— Prezentowany fragment —
══════

Kopciuszek bierze ślub
Halina zanim została panią Marecką była surogatką, czyli matką zastępczą. Zanim została surogatką była szwaczką w jednym z łódzkich zakładów. Zanim została szwaczką doglądała świń na ojcowskim gospodarstwie.
- I wbrew pozorom to był chyba najlepszy okres mojego życia - mówi, siedząc z równo złożonymi kolanami w przestronnym salonie z gigantyczną plazmą, tapicerowanymi czarną skórą meblami i imponującym barkiem dobrych alkoholi.

- Jak to? Żyjesz w luksusie, przecież Twoja historia to historia Kopciuszka. - Na wsi wszystko było prostsze, byłam beztroską dziewczyną bez balastu doświadczeń. Marzyłam o znalezieniu księcia z bajki, miłości i ślubie w cudnej sukni.
Chwilę wcześniej, gdy oprowadzała mnie po domu, widziałem na komódce jej ślubne zdjęcie. Halina moment przed zostaniem panią Marecką, błyszczała u boku przyszłego męża. Piękna kobieta w pięknej sukni uchwycona na kawałku papieru który udowadnia, że marzenia mogą się spełniać.

- Zdjęcia w magazynach kłamią, to zdjęcie także - mówi pozbawiając złudzeń. - To część iluzji, którą stworzyliśmy dla Kacpra. Na zdjęciu jest ślub, suknia, ale nie można sfotografować miłości. A to nie był ślub z miłości… No może z miłości do Kacperka.

══════

— Dane wejściowe —
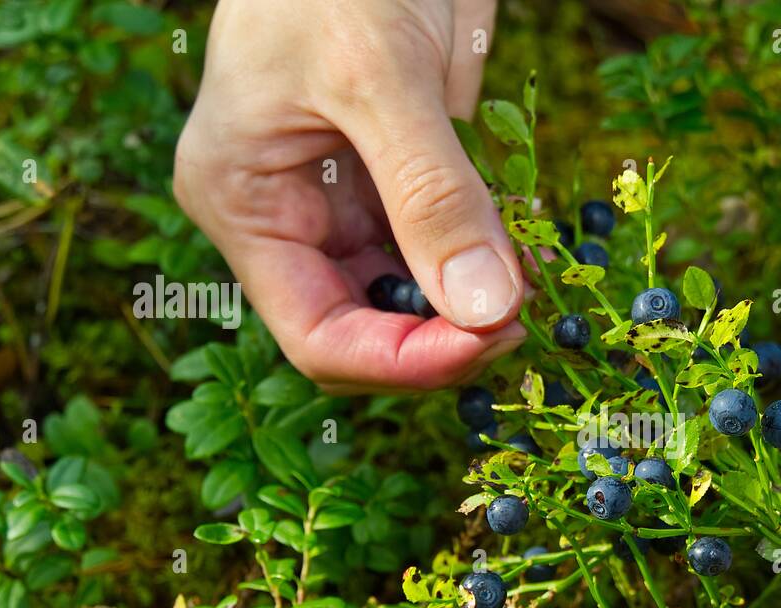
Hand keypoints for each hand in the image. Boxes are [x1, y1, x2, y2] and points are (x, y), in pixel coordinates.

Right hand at [174, 0, 524, 392]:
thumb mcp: (379, 75)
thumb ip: (432, 194)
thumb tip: (486, 309)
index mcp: (247, 204)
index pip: (318, 334)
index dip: (402, 359)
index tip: (488, 340)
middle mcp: (293, 220)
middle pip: (371, 328)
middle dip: (449, 335)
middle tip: (525, 312)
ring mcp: (350, 205)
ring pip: (417, 299)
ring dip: (478, 303)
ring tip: (533, 274)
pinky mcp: (403, 184)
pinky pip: (448, 250)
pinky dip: (492, 259)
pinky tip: (527, 246)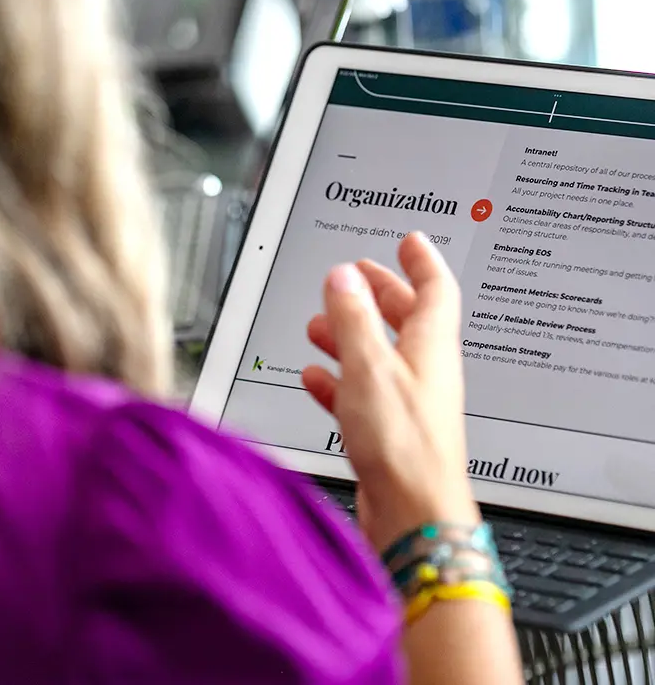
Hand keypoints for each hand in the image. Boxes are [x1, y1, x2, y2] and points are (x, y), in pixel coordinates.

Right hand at [302, 232, 479, 552]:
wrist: (414, 513)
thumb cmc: (406, 445)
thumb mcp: (371, 366)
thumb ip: (354, 318)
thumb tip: (343, 278)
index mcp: (431, 345)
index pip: (436, 287)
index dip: (422, 260)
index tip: (410, 241)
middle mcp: (424, 370)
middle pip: (406, 317)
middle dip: (379, 292)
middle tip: (358, 275)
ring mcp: (407, 400)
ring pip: (379, 354)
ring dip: (351, 335)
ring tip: (322, 324)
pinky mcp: (389, 429)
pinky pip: (362, 392)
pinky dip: (339, 378)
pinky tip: (317, 378)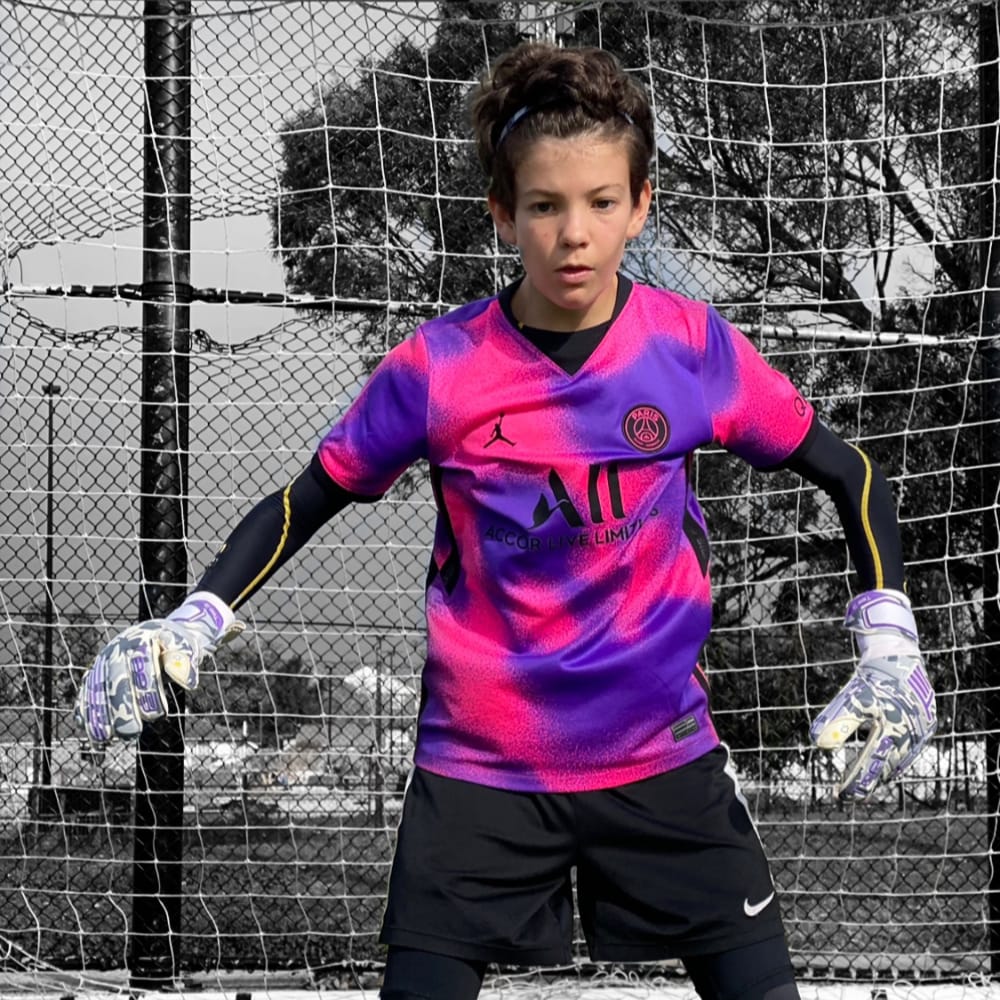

══════

— Zadanie do wykonania —
Proszę zmienić w tekście o ślubie Haliny fragment od słów „- Jak to? Żyjesz” do słów „miłości do Kacperka.” włącznie, zastępując „magazynach” wyrazem „gazetach”, i przytoczyć go ponownie w całości.

— Odpowiedź pisemna —
- Jak to? Żyjesz w luksusie, przecież Twoja historia to historia Kopciuszka. - Na wsi wszystko było prostsze, byłam beztroską dziewczyną bez balastu doświadczeń. Marzyłam o znalezieniu księcia z bajki, miłości i ślubie w cudnej sukni.
Chwilę wcześniej, gdy oprowadzała mnie po domu, widziałem na komódce jej ślubne zdjęcie. Halina moment przed zostaniem panią Marecką, błyszczała u boku przyszłego męża. Piękna kobieta w pięknej sukni uchwycona na kawałku papieru który udowadnia, że marzenia mogą się spełniać.

- Zdjęcia w gazetach kłamią, to zdjęcie także - mówi pozbawiając złudzeń. - To część iluzji, którą stworzyliśmy dla Kacpra. Na zdjęciu jest ślub, suknia, ale nie można sfotografować miłości. A to nie był ślub z miłości… No może z miłości do Kacperka.